When I was a kid, I wanted to be Mickey Spillane. I didn't want to be Mike Hammer, the hard-boiled detective. I wanted to be the incredibly clever and fast-living guy who wrote him. Or maybe Louis L'Amour, sitting in a lodge somewhere in Wyoming, in a room with leather couches and a roaring fire, with lots of deer heads hanging on the wall, writing about tough cowboys and even tougher women.

Then I grew up, and I found out that writing wasn't all about plush studies or noir offices with your name in gold on the door. It's about deadlines and submitting until someone doesn't turn you down and then if you're lucky it's about agents and edits and sell-through and returns on your advance.

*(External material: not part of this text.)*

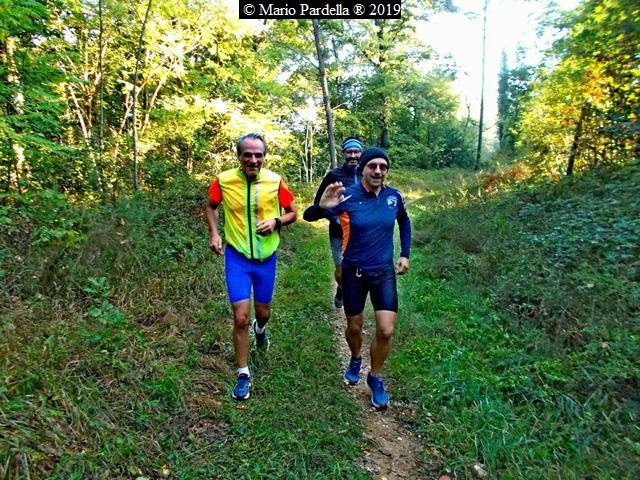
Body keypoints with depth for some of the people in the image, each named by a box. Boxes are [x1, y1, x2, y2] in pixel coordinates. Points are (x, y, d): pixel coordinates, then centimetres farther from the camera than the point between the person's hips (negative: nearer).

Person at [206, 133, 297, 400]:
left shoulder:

Still, it's a living, and sometimes it is about taking a working vacation. Which was why I was in the Bahamas, sitting on my balcony on a cruise ship, eating chocolate chip cookies and having coffee while I worked on the latest book in the Purple Pen series.

The Purple Pen was my life's blood these days. Six books written, four published, and I was contracted for another two. The stories about a guy who posed as a woman to write a purple prose advice column and solved mysteries at the same time sold like crazy, which meant I was making a living at the writing, if not making millions.

Only someone like Stephen King makes millions. You can have a Times bestseller and see half of your advance go down the drain.

I love cruises. Oh, sure, it makes me sound like a sixty-five year old retiree or the world's biggest queen. While I am queer, I don't flame, and I don't wear gold lame shorts to the gay pride parade every year. My love of cruises comes from being a writer. They're fascinating microcosms, just like airports or malls or hospitals, but with robes and towel origami and free sushi.

Usually, I squeeze in a three day cruise while I'm on the east coast anyway, doing something with my book. If I have to fly out from New Mexico, I might as well get something out of it. This time, though, I was on a seven day trip that would take in two other ports besides Nassau. It was a good time. I'd already done the obligatory book promo and shit, so now it was time to relax.

Of course, for me, relaxing meant writing. I'm nosy by nature, and standing in line to do things like check in on the cruise and wait for the buffet is a huge source of fodder for me. I was on a roll, killing off this octogenarian Yankee I'd seen screaming at some poor kid from Yugoslavia because one of the five hundred drink machines was out of lemonade.

If you were that much of an entitlement junkie, you were going to get killed off in my next novel.